Second, the case highlights a Government practice of reviewing data outside the scope of probable cause, which, in this case, allowed the Government to secure additional search warrants that it could not have obtained absent the sweeping "seizure and search." In such circumstances, there is no practical constraint on the Government's ability to use narrow search warrants to obtain enormous quantities of unrelated, protected data.
Third, BALCO effectively holds that any warrant authorizing the seizure of hardware necessarily permits a search of all data on that hardware, such that the courts are unlikely ever to deem any ESI warrant insufficiently "particular" to survive a Fourth Amendment challenge.
Possible Solutions To Overly Broad Seizures And Searches
Although there is no foolproof method for protecting a company against the possible ravages of an ESI search warrant, legal counsel (both outside and in-house) can work proactively with company executives (including CIOs) to minimize the likelihood of a damaging disclosure of privileged and confidential company information.
The less "aggressive" of the proactive steps – and one that companies should consider taking simply as a matter of good document management policy and procedure – is the electronic segregation of privileged data and of data implicating significant privacy concerns. This may involve a number of coordinated actions:
The more "radical" approach to ESI "self-help" is the encryption of privileged and otherwise protected data within the company's computer system. Data encryption comes in many forms, but, at base, all encryption systems require encryption codes (typically from software) and encryption keys (e.g., symmetric, public, one-time pads). The goal of any encryption program is to prevent unauthorized persons from accessing privileged and protected ESI.
Let us suppose that the Government has executed a search warrant at a place of business and has seized both encrypted and unencrypted files for off-site review. How does the Government get access to the encrypted data?

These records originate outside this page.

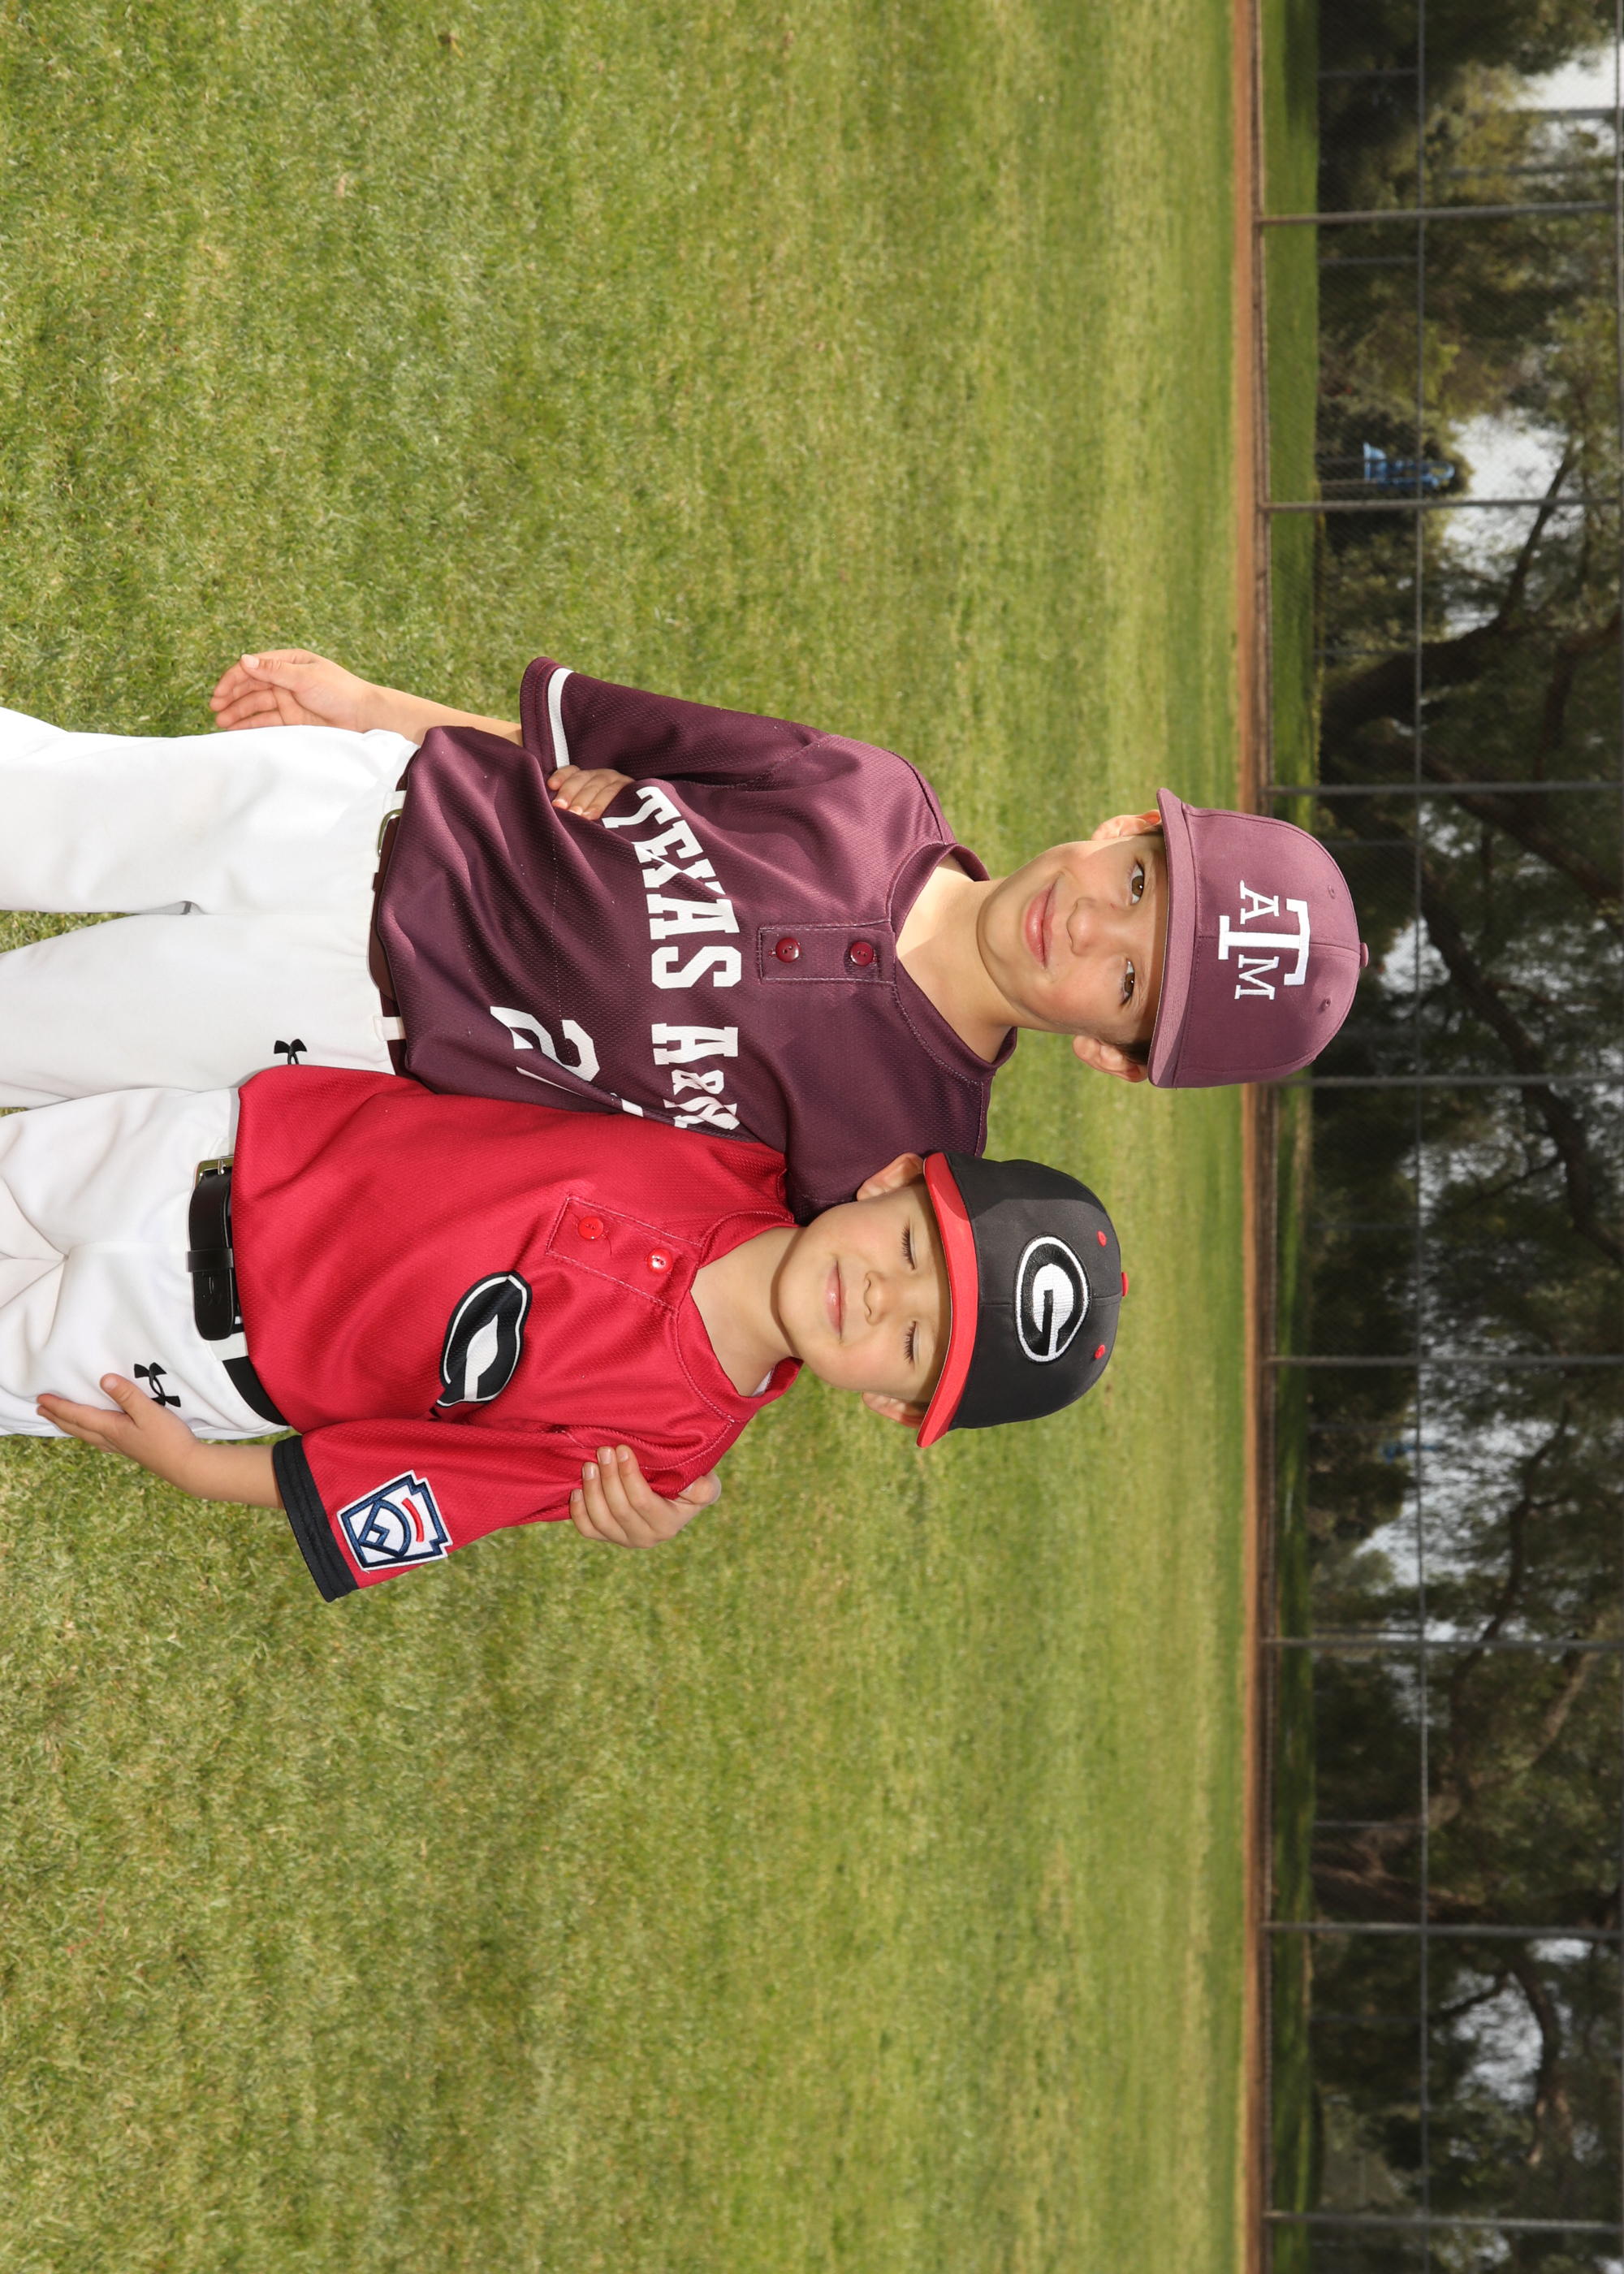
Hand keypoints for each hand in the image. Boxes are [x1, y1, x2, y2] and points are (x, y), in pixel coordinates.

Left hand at [38, 1373, 206, 1487]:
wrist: (185, 1466)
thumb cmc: (169, 1439)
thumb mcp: (149, 1412)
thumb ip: (127, 1395)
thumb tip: (104, 1378)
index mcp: (112, 1428)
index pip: (79, 1416)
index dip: (60, 1406)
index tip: (41, 1399)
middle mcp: (111, 1439)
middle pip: (77, 1428)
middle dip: (58, 1417)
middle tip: (41, 1409)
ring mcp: (120, 1447)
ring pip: (86, 1435)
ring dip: (69, 1427)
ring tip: (60, 1421)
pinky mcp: (130, 1449)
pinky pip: (99, 1440)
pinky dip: (87, 1434)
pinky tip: (94, 1434)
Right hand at [210, 649, 376, 732]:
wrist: (364, 717)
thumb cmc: (340, 691)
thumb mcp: (305, 678)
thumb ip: (274, 671)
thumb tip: (243, 660)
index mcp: (289, 662)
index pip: (254, 667)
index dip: (234, 678)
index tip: (219, 693)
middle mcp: (285, 679)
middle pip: (251, 686)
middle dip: (231, 697)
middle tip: (215, 709)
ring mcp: (288, 700)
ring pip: (255, 705)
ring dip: (237, 712)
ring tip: (221, 723)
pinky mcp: (292, 720)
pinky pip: (266, 721)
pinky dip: (251, 725)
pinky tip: (236, 730)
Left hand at [549, 767, 632, 820]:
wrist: (642, 819)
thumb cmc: (607, 819)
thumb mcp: (588, 809)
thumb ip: (573, 808)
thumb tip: (553, 815)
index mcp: (588, 778)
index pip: (572, 771)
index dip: (561, 776)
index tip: (551, 785)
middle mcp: (600, 776)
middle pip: (582, 779)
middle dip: (569, 793)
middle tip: (560, 808)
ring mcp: (616, 781)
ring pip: (598, 787)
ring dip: (586, 802)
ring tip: (578, 816)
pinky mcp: (630, 789)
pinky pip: (616, 794)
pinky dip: (604, 804)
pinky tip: (594, 816)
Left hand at [568, 1444, 720, 1546]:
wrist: (677, 1497)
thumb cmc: (691, 1484)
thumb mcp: (707, 1484)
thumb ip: (704, 1487)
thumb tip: (689, 1484)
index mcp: (669, 1525)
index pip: (642, 1502)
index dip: (628, 1475)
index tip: (622, 1449)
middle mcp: (647, 1538)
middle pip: (619, 1510)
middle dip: (608, 1477)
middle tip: (603, 1451)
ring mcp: (625, 1540)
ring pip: (601, 1520)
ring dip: (592, 1491)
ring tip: (589, 1465)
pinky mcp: (609, 1537)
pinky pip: (588, 1530)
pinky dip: (579, 1511)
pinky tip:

First, it can try to break the encryption, which, depending on the encryption method utilized, could be extraordinarily difficult and time-consuming.
Second, the Government can serve a grand jury subpoena demanding production of the encryption key. Unfortunately, a company has no Fifth Amendment rights and cannot refuse to comply with the subpoena. But all is not lost, because the company can still negotiate with the Government regarding the withholding of privileged materials and/or move to quash the subpoena. And pre-search negotiations beat post-search negotiations any day.
Third, even if the Government never serves a subpoena, it can still negotiate with the company over an appropriate protocol for a search of its ESI. Having gone through the dual processes of segregation and encryption, the company will be in an excellent position to establish that the encrypted information is legally protected from disclosure.
Government search and seizure in the digital age can pose serious problems for a company. Taking appropriate proactive steps, however, can help secure a company's privileged and protected information – and that of its clients or customers – against unwarranted intrusion from potentially overreaching Government investigators.